First, the fuel (sunlight) is free. Consequently, variable costs associated with solar power generation are close to zero. Second, increasing the level of grid-connected solar capacity typically displaces fossil fuel generation and thereby reduces operating costs, GhG emissions, and other pollutants as well.

Cost – Photovoltaic systems use no fuel, and modules typically last 25 to 40 years. Thus, capital costs make up most of the cost of solar power. Operations and maintenance costs for new utility-scale solar plants in the US are estimated to be 9 percent of the cost of photovoltaic electricity, and 17 percent of the cost of solar thermal electricity.Governments have created various financial incentives to encourage the use of solar power, such as feed-in tariff programs.

Also, Renewable portfolio standards impose a government mandate that utilities generate or acquire a certain percentage of renewable power regardless of increased energy procurement costs. In most states, RPS goals can be achieved by any combination of solar, wind, biomass, landfill gas, ocean, geothermal, municipal solid waste, hydroelectric, hydrogen, or fuel cell technologies.

Solar energy costs have been declining steadily and meaningfully over the past 25 years.  But only recently has the cost reduction and competiveness with other energy sources had a more meaningful impact on planning, regulation, and investment.  As a starting point, the chart below shows the decline in solar photovoltaic module cost and the annual installations from 1976 to 2015.

• Levelized cost of electricity – The PV industry is beginning to adopt levelized cost of electricity (LCOE) as the unit of cost. The electrical energy generated is sold in units of kilowatt-hours (kWh). As a rule of thumb, and depending on the local insolation, 1 watt-peak of installed solar PV capacity generates about 1 to 2 kWh of electricity per year. This corresponds to a capacity factor of around 10–20%. The product of the local cost of electricity and the insolation determines the breakeven point for solar power.

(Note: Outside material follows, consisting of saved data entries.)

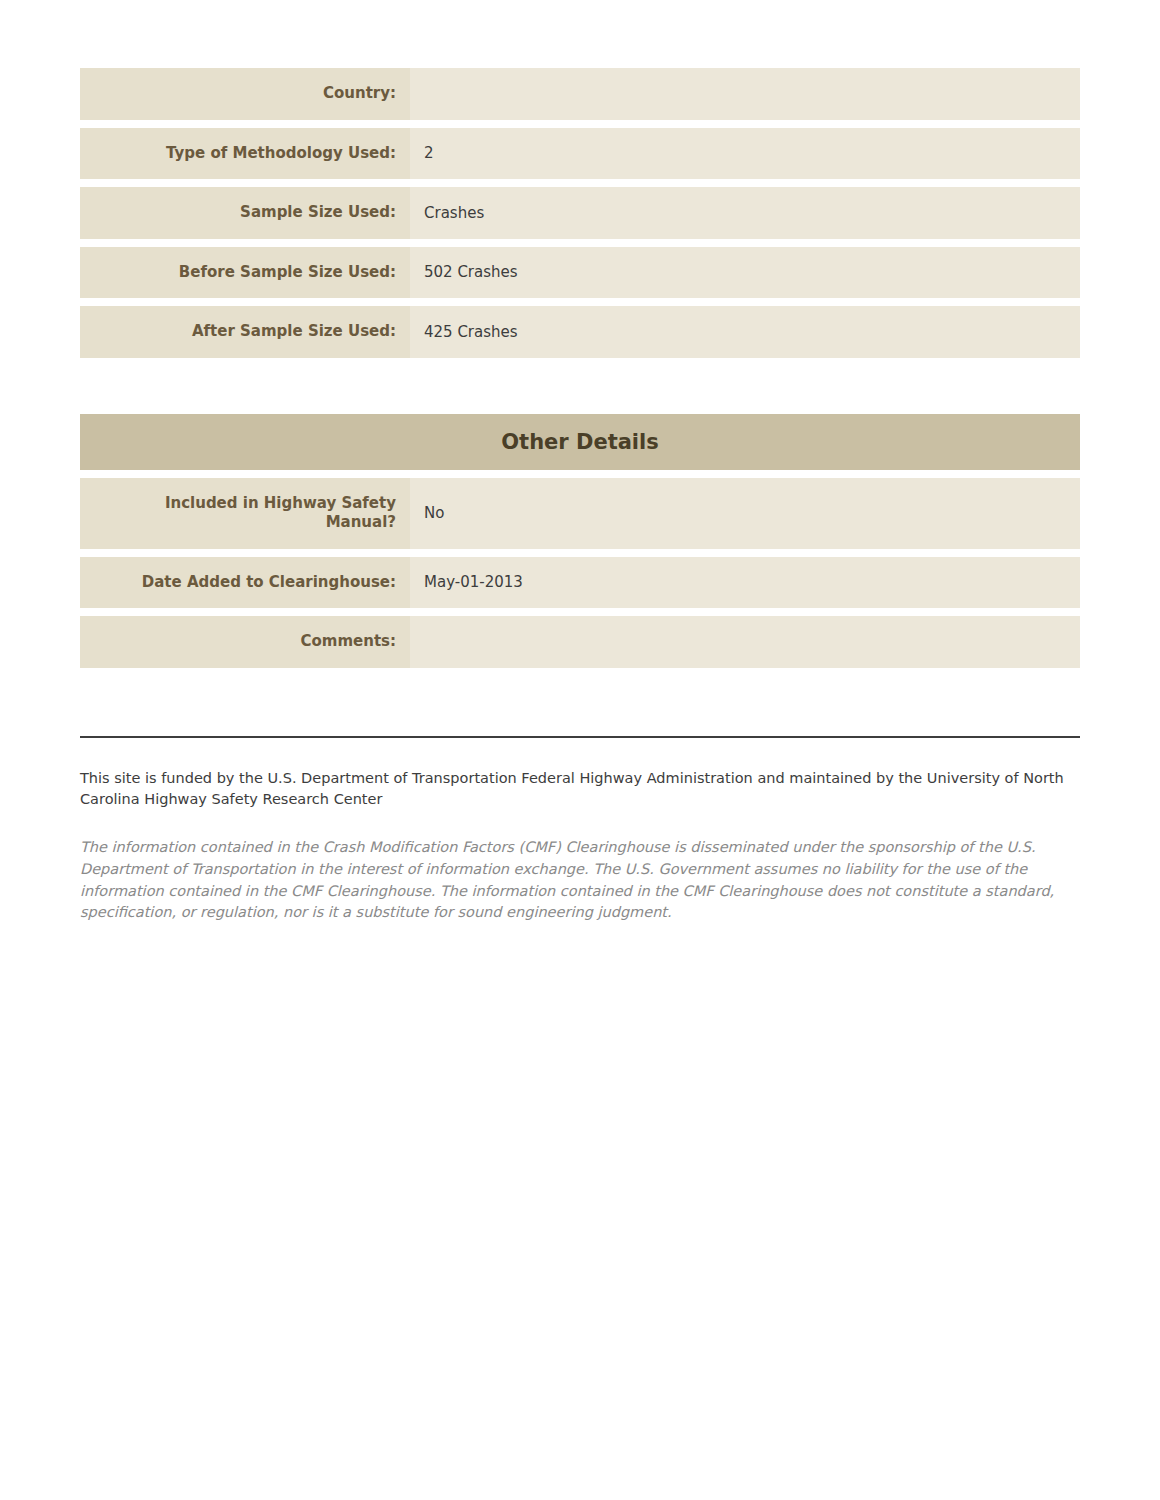| Country: | |
| Type of Methodology Used: | 2 |
| Sample Size Used: | Crashes |
| Before Sample Size Used: | 502 Crashes |
| After Sample Size Used: | 425 Crashes |
| Other Details |
| Included in Highway Safety Manual? | No |
| Date Added to Clearinghouse: | May-01-2013 |
| Comments: | |
This site is funded by the U.S. Department of Transportation Federal Highway Administration and maintained by the University of North Carolina Highway Safety Research Center
The information contained in the Crash Modification Factors (CMF) Clearinghouse is disseminated under the sponsorship of the U.S. Department of Transportation in the interest of information exchange. The U.S. Government assumes no liability for the use of the information contained in the CMF Clearinghouse. The information contained in the CMF Clearinghouse does not constitute a standard, specification, or regulation, nor is it a substitute for sound engineering judgment.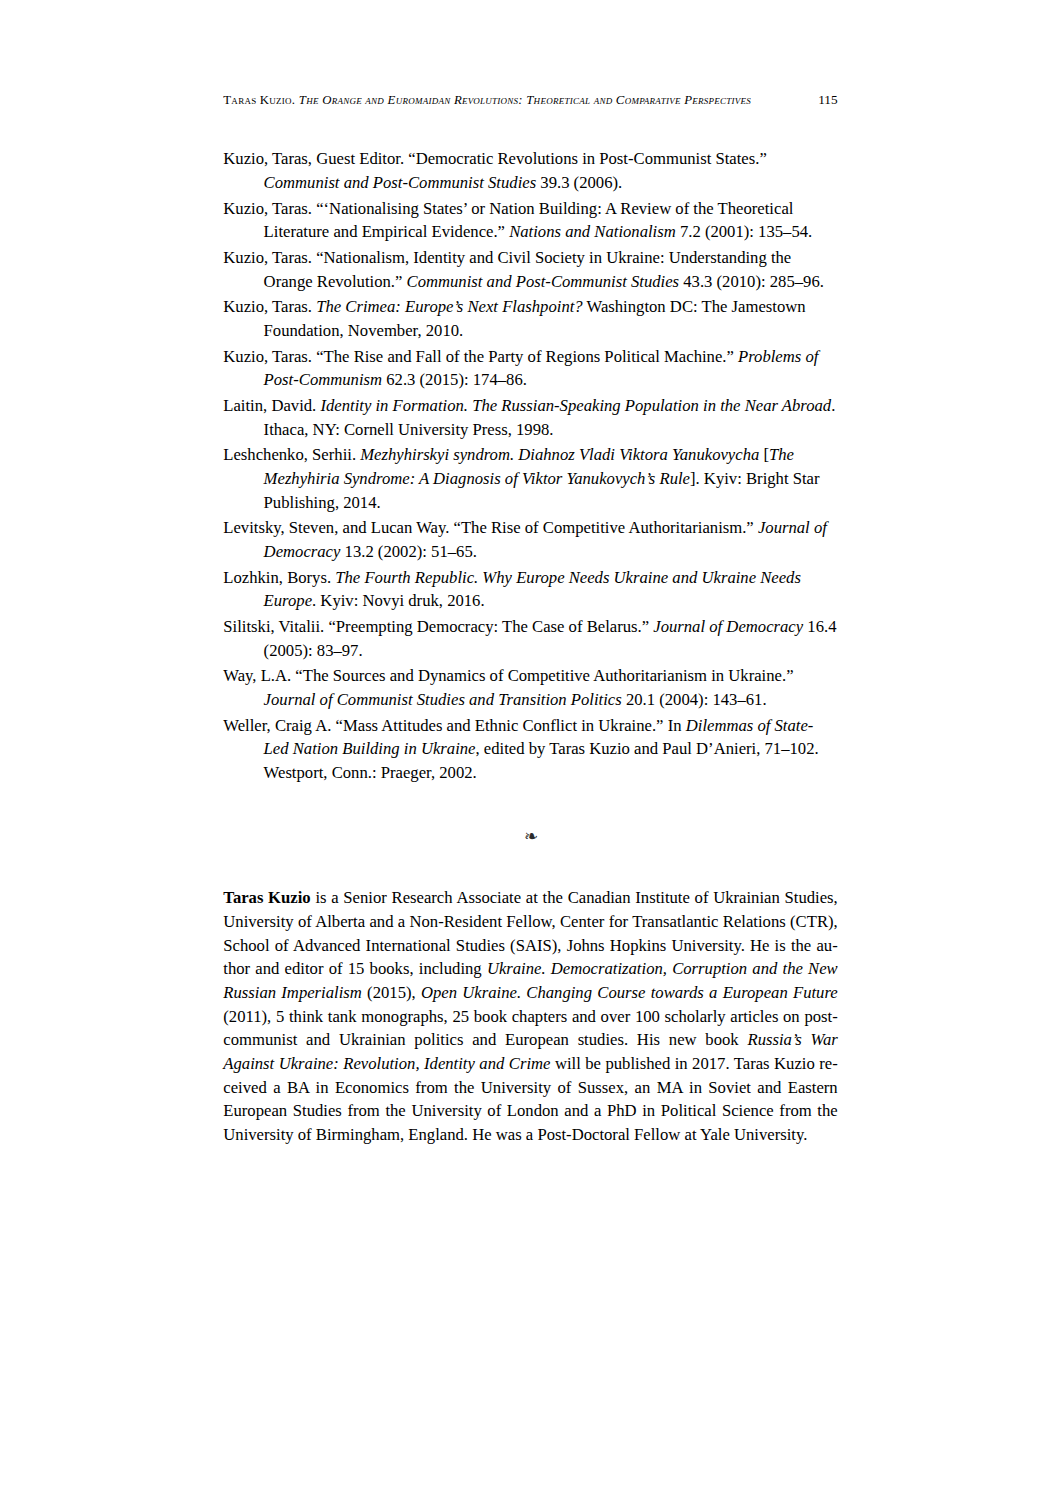Taras Kuzio. The Orange and Euromaidan Revolutions: Theoretical and Comparative Perspectives 115
Kuzio, Taras, Guest Editor. “Democratic Revolutions in Post-Communist States.” Communist and Post-Communist Studies 39.3 (2006).
Kuzio, Taras. “‘Nationalising States’ or Nation Building: A Review of the Theoretical Literature and Empirical Evidence.” Nations and Nationalism 7.2 (2001): 135–54.
Kuzio, Taras. “Nationalism, Identity and Civil Society in Ukraine: Understanding the Orange Revolution.” Communist and Post-Communist Studies 43.3 (2010): 285–96.
Kuzio, Taras. The Crimea: Europe’s Next Flashpoint? Washington DC: The Jamestown Foundation, November, 2010.
Kuzio, Taras. “The Rise and Fall of the Party of Regions Political Machine.” Problems of Post-Communism 62.3 (2015): 174–86.
Laitin, David. Identity in Formation. The Russian-Speaking Population in the Near Abroad. Ithaca, NY: Cornell University Press, 1998.
Leshchenko, Serhii. Mezhyhirskyi syndrom. Diahnoz Vladi Viktora Yanukovycha [The Mezhyhiria Syndrome: A Diagnosis of Viktor Yanukovych’s Rule]. Kyiv: Bright Star Publishing, 2014.
Levitsky, Steven, and Lucan Way. “The Rise of Competitive Authoritarianism.” Journal of Democracy 13.2 (2002): 51–65.
Lozhkin, Borys. The Fourth Republic. Why Europe Needs Ukraine and Ukraine Needs Europe. Kyiv: Novyi druk, 2016.
Silitski, Vitalii. “Preempting Democracy: The Case of Belarus.” Journal of Democracy 16.4 (2005): 83–97.
Way, L.A. “The Sources and Dynamics of Competitive Authoritarianism in Ukraine.” Journal of Communist Studies and Transition Politics 20.1 (2004): 143–61.
Weller, Craig A. “Mass Attitudes and Ethnic Conflict in Ukraine.” In Dilemmas of State-Led Nation Building in Ukraine, edited by Taras Kuzio and Paul D’Anieri, 71–102. Westport, Conn.: Praeger, 2002.
❧
Taras Kuzio is a Senior Research Associate at the Canadian Institute of Ukrainian Studies, University of Alberta and a Non-Resident Fellow, Center for Transatlantic Relations (CTR), School of Advanced International Studies (SAIS), Johns Hopkins University. He is the author and editor of 15 books, including Ukraine. Democratization, Corruption and the New Russian Imperialism (2015), Open Ukraine. Changing Course towards a European Future (2011), 5 think tank monographs, 25 book chapters and over 100 scholarly articles on post-communist and Ukrainian politics and European studies. His new book Russia’s War Against Ukraine: Revolution, Identity and Crime will be published in 2017. Taras Kuzio received a BA in Economics from the University of Sussex, an MA in Soviet and Eastern European Studies from the University of London and a PhD in Political Science from the University of Birmingham, England. He was a Post-Doctoral Fellow at Yale University.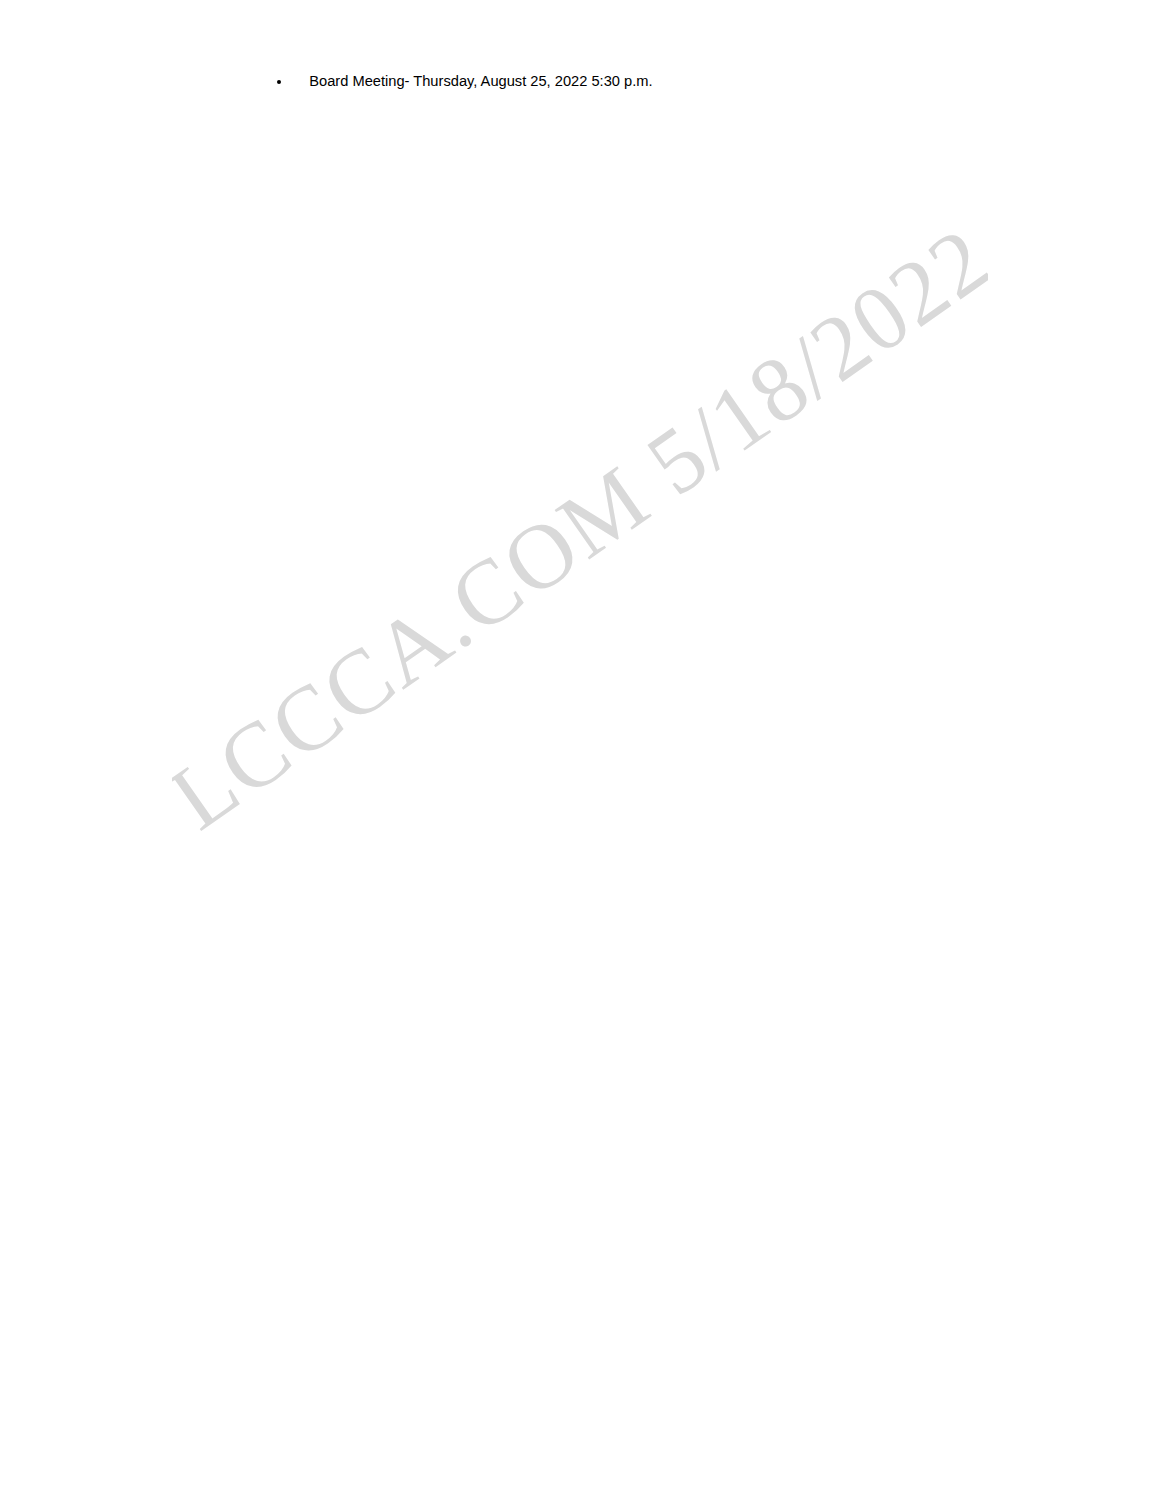LCCCA.COM 5/18/2022
Board Meeting- Thursday, August 25, 2022 5:30 p.m.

Installation prices – The installed price of solar energy has declined significantly in recent years as policy and market forces have driven more and more solar installations.Now, the latest data show that the continued decrease in solar prices is unlikely to slow down anytime soon, with total installed prices dropping by 5 percent for rooftop residential systems, and 12 percent for larger utility-scale solar farms.

With solar already achieving record-low prices, the cost decline observed in 2015 indicates that the coming years will likely see utility-scale solar become cost competitive with conventional forms of electricity generation. A full analysis of the ongoing decline in solar prices can be found in two separate Lawrence Berkeley National Laboratory Reports: Tracking the Sun IX focuses on installed pricing trends in the distributed rooftop solar market while Utility-Scale Solar 2015 focuses on large-scale solar farms that sell bulk power to the grid.

Productivity by location – Different parts of the world experience different amounts of sunshine, depending on latitude and weather. Locations nearer the equator receive many more hours of sunshine than those further north or south, thus photovoltaic panels produce more kWhs per year, and so can be far more economically desirable in some places more than others.

Challenges and opportunities – The fall in solar costs and the resulting increase in deployment have been remarkable, but significant challenges exist in reaching the solar penetration levels needed to decarbonize our electricity grid.  The US Department of Energy estimates that solar’s unsubsidized levelized costs need to fall an additional 40%-50% to be competitive with current fossil fuel costs.